For a dough with 10%WW/Rye, and 90% APF, Hydration of 69-72%, and Dough Temp of 75 F:


- If you want to bulk-ferment 2.45-3.00 hours (short mix) use 0.3% instant yeast


- If you want to bulk-ferment 2.00-2.15 hours (improved mix) use 0.6% instant yeast


- If you want to bulk-ferment 1.00-1.15 hours (intensive mix) use 1.0% instant yeast


 


and keep the proofing times approximately the same (poke test to be the final arbiter).


 


(I don't know whether this is reductionist thinking, but seems useful to have some such guidance in my head if it's accurate).

chefdann's picture
chefdann

It seems to me you have succeeded mostly in overthinking the process.  While there is science to baking that doesn't exist in cooking, there is art, the feel of the dough, that can't be transcribed or documented.  Thus, the art always wins over the science, but the art is mostly lost without it also.  Basic ratios are great for guidelines, but such parameters seem to me to take the heart out of baking, which is why so many who do bake bake.  My principle complaint with overfussy cookbooks is that they authors make getting the food on the table so much more work than it needs to be.  I think you have an impressive formula and well thought out conclusions and these are great and useful tools for getting going, just don't think yourself out of a good time in the kitchen.

leucadian's picture
leucadian

I think you've got an interesting idea for experimentation. Your times will change with autolyse and salt levels, so you'll want to keep those constant. Another way to look at it is to vary the amount of starter in a sourdough, but that just introduces more variables.

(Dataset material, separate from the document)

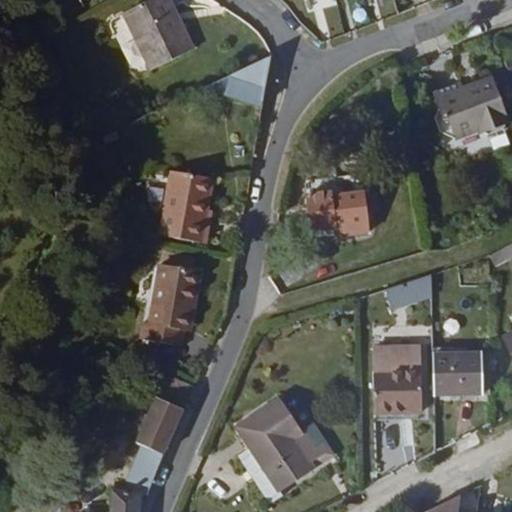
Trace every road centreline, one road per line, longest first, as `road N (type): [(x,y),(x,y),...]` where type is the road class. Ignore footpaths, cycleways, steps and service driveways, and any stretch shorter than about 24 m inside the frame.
road 1 (residential): [(163,511),(245,314),(274,153),(312,66)]
road 2 (residential): [(312,66),(485,0)]
road 3 (residential): [(370,511),(511,442)]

Dan DiMuzio has a table very similar to yours in 'Bread Baking' (page 158), based on a lean dough leavened with instant yeast and fermented at 77F:
0.3%           3-4 hours
0.4-0.5%     1 1/2 hrs
0.7%           1 hour
1%              30-45 minutes


I found two similar tables in translations of two Italian baking reference, not for the bread itself but for preparation of a biga and a sponge. Note the biga veloce uses 5% yeast! (probably fresh) (recalculated for baker's percentages, since the biga uses water as 100%). You could hope that all the formulations would result in the same level of activity at the end of the starter build, so the ratios should hold for the final mix as well.


http://home.earthlink.net/~ggda/Direct_Sponge_and_Biga.htm 



La biga veloce (quick biga):  1 part water, 8-10% yeast, and 1.8 parts flour relative to the weight of the water. Shape the dough into a ring and soak it in lukewarm water for 20-30 minutes. Turn the ring upside-down for approximately 15 minutes. When it floats, it is ready. This is an ideal biga for a rich dough. 

La pouliche (poolish): 1 part water, 5% yeast, and 1 part flour relative to the weight of the water. The ambient temperature should be about 77 F ( 25 C). The biga matures in 2 hours. The degree of maturity is judged by the intensity of the bubbles that are formed on the surface. This biga is ideal for products that are characteriazed by a thin, crisp crust, elastic crumb and good cell structure. 

La biga corta (short biga): 1 part water, 3-5% yeast, and 1.8-1.9 parts flour relative to the weight of the water  The duration of the fermentation is approximately 3 hours at an ambient temperature of about 77 F (25 C). 

La biga lunga (long biga): 1 part water, 1-1,2% yeast, and 1.9-2.1 parts flour relative to the weight of the water  The duration of the fermentation is from 8 to 14 hours. Depending upon the ambient temperature, the fermentation can last for 18 hours at 42.8 F (6 C). 

The poolish formulation is in baker's percentages (flour is 100%)

2.5% of yeast for 2 hours of fermentation at ambient temperature
1.5% of yeast for 3 hours
0.5% of yeast for 8 hours
0.1% of yeast for 12-16 hours

venkitac's picture
venkitac

Thank you! I have DiMuzio's book, but I omitted to read the "how to create your own" chapter. This is definitely going to be my weekend read. Thanks again!